Tadhg Furlong (born 14 November 1992) is an Irish rugby union player for Leinster in the United Rugby Championship and European Rugby Champions Cup. Furlong made his international debut for Ireland in 2015 and has won 62 caps. In 2017 and 2021, he toured with the British & Irish Lions, winning 6 test caps. His usual position is tighthead prop.

Early life
Furlong comes from a farming family in the parish of Horeswood in County Wexford. He started his rugby playing underage at New Ross RFC in County Wexford.

Furlong also played Gaelic football and Hurling for Horeswood for which he was coached by Jimmy Furlong.

Professional
Furlong made his senior debut for Leinster Rugby in November 2013 as a replacement against the Dragons. He was part of the Leinster A team which won the 2013–14 British and Irish Cup. Ahead of the 2014–15 season, Furlong was promoted from the Leinster Academy to the senior squad. 

In 2021 Furlong was selected to World Rugby's Dream Team of the Year.

International

Ireland
Furlong made his Ireland senior debut on 29 August 2015 against Wales in a warm-up game for the 2015 Rugby World Cup.
He was named in the Ireland squad for the World Cup on 1 September 2015.
In November 2016, Furlong started for Ireland in the Autumn Internationals, including the historical victory over New Zealand on 15 November 2016. He also played for Ireland in the 2017 Six Nations Championship.

Lions
Furlong was selected in Warren Gatland's squad for the 2017 British & Irish Lions tour to New Zealand. He started all three test matches in the drawn series.

┄┄┄┄┄┄┄┄┄┄

■ What you will do
Reproduce the Tadhg Furlong profile word for word, everything from "Professional" down to "the senior squad.". The records that come next are drawn from a separate source and have no connection to the Tadhg Furlong profile.

■ Stored data
┄┄┄┄┄┄┄┄┄┄

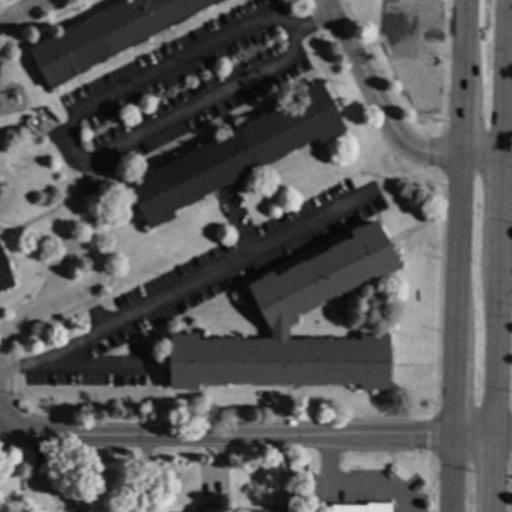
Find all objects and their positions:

┄┄┄┄┄┄┄┄┄┄

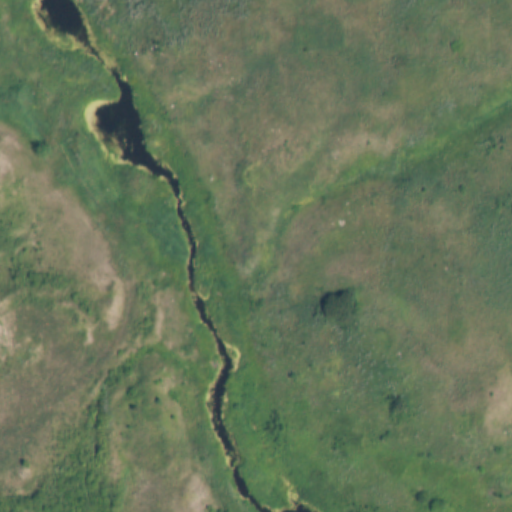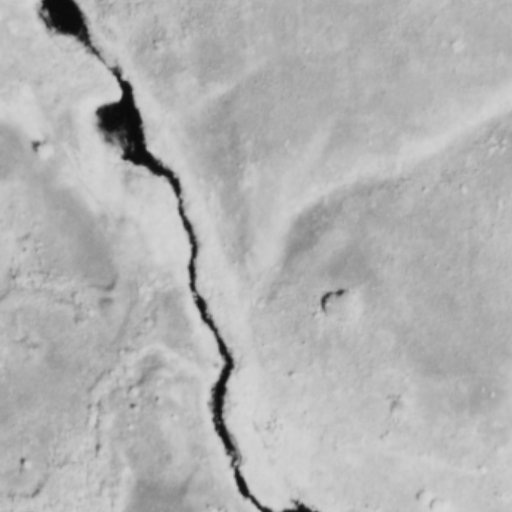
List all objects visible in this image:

┄┄┄┄┄┄┄┄┄┄

■ Output for this task
Professional
Furlong made his senior debut for Leinster Rugby in November 2013 as a replacement against the Dragons. He was part of the Leinster A team which won the 2013–14 British and Irish Cup. Ahead of the 2014–15 season, Furlong was promoted from the Leinster Academy to the senior squad.